Page-level text extractions:
::::::

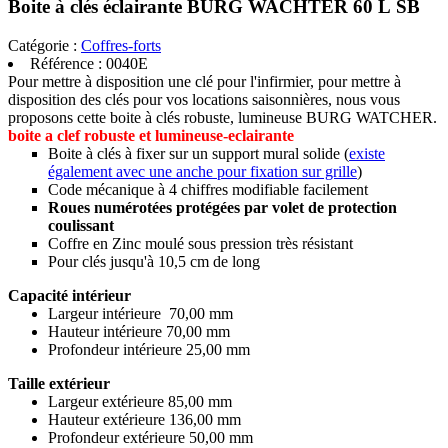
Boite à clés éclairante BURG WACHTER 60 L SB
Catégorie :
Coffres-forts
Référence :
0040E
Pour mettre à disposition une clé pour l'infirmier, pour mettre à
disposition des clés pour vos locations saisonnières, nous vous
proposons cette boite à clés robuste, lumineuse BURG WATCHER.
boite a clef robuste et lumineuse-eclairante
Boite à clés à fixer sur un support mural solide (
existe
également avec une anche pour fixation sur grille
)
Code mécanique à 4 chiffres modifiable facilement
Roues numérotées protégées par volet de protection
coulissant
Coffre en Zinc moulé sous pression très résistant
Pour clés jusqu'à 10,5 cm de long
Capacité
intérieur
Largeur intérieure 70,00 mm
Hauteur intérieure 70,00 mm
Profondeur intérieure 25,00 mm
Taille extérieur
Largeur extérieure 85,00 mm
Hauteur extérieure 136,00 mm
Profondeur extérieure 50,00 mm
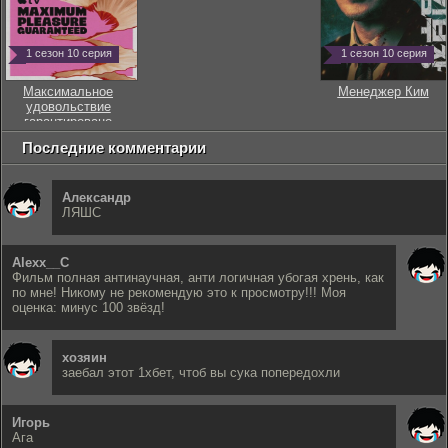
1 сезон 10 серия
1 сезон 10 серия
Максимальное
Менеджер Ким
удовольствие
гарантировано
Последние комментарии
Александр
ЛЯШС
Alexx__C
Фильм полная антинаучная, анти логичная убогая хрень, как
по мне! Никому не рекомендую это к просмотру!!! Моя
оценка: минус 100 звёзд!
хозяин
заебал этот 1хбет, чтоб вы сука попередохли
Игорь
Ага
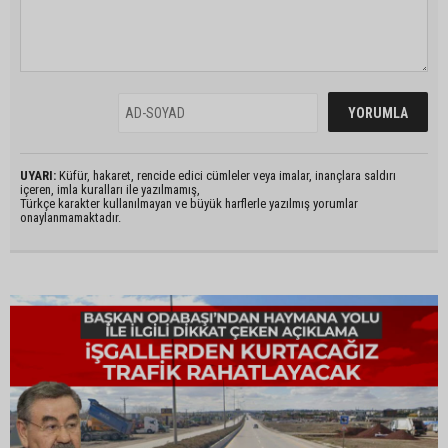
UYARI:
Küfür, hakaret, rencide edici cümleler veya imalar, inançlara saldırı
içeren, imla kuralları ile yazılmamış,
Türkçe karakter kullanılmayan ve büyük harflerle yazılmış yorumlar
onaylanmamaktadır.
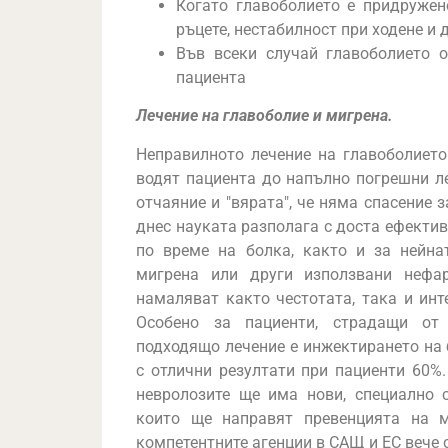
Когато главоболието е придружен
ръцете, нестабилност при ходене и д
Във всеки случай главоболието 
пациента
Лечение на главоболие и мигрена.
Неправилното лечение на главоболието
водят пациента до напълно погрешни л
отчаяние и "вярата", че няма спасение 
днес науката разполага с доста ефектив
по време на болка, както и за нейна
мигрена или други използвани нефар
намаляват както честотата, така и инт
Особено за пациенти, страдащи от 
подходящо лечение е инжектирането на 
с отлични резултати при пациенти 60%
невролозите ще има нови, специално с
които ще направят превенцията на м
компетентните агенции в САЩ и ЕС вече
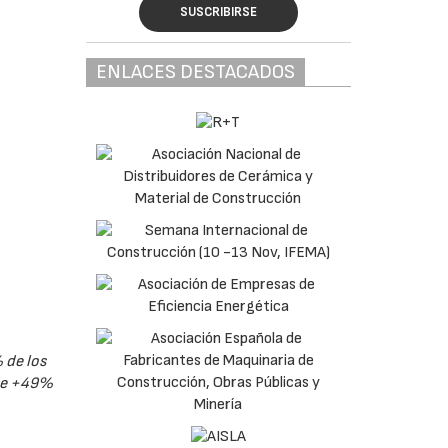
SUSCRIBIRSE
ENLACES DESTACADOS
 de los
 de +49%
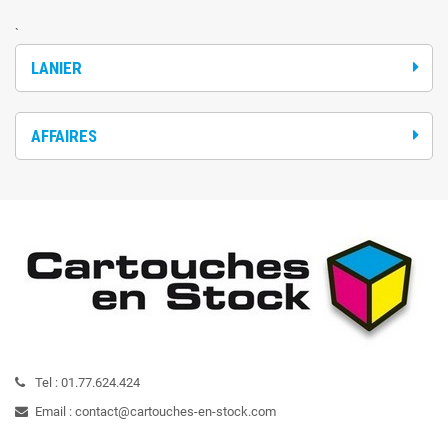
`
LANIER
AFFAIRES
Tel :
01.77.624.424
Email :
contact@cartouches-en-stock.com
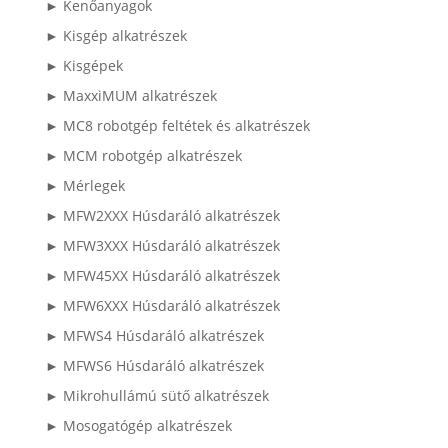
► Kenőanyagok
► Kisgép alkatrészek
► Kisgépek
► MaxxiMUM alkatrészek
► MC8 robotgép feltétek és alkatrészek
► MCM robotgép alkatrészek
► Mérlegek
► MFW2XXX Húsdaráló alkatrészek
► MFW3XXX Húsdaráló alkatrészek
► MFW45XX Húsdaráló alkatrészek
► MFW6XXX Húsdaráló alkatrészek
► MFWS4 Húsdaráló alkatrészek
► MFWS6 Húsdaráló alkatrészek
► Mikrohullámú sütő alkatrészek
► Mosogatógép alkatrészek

::::::

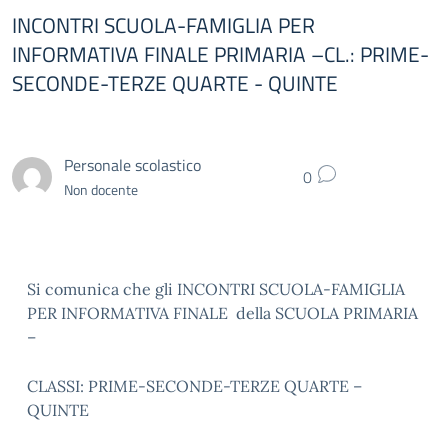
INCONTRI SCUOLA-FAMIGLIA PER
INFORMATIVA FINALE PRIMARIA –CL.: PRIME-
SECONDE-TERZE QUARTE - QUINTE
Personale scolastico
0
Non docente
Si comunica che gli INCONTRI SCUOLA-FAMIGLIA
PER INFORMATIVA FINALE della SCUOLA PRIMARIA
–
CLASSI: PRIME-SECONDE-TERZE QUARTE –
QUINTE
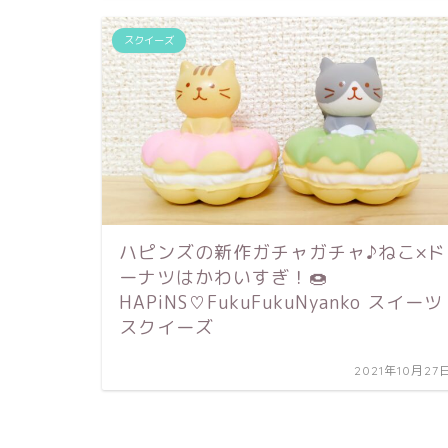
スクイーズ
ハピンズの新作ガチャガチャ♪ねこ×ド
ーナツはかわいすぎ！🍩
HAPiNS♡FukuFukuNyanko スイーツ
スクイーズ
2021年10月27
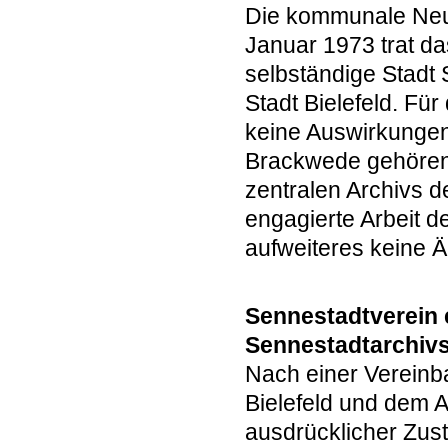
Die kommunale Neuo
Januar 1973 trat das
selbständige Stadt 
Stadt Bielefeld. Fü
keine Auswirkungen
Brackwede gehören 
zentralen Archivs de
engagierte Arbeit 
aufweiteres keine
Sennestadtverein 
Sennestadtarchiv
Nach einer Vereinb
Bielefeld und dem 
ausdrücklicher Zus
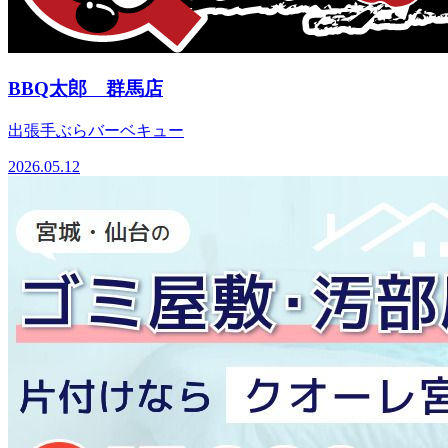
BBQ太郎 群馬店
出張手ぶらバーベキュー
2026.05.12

::::::

Only a number is expected: the count of lines in the entries that include the string "intérieure".

* [Answer to this task]: 3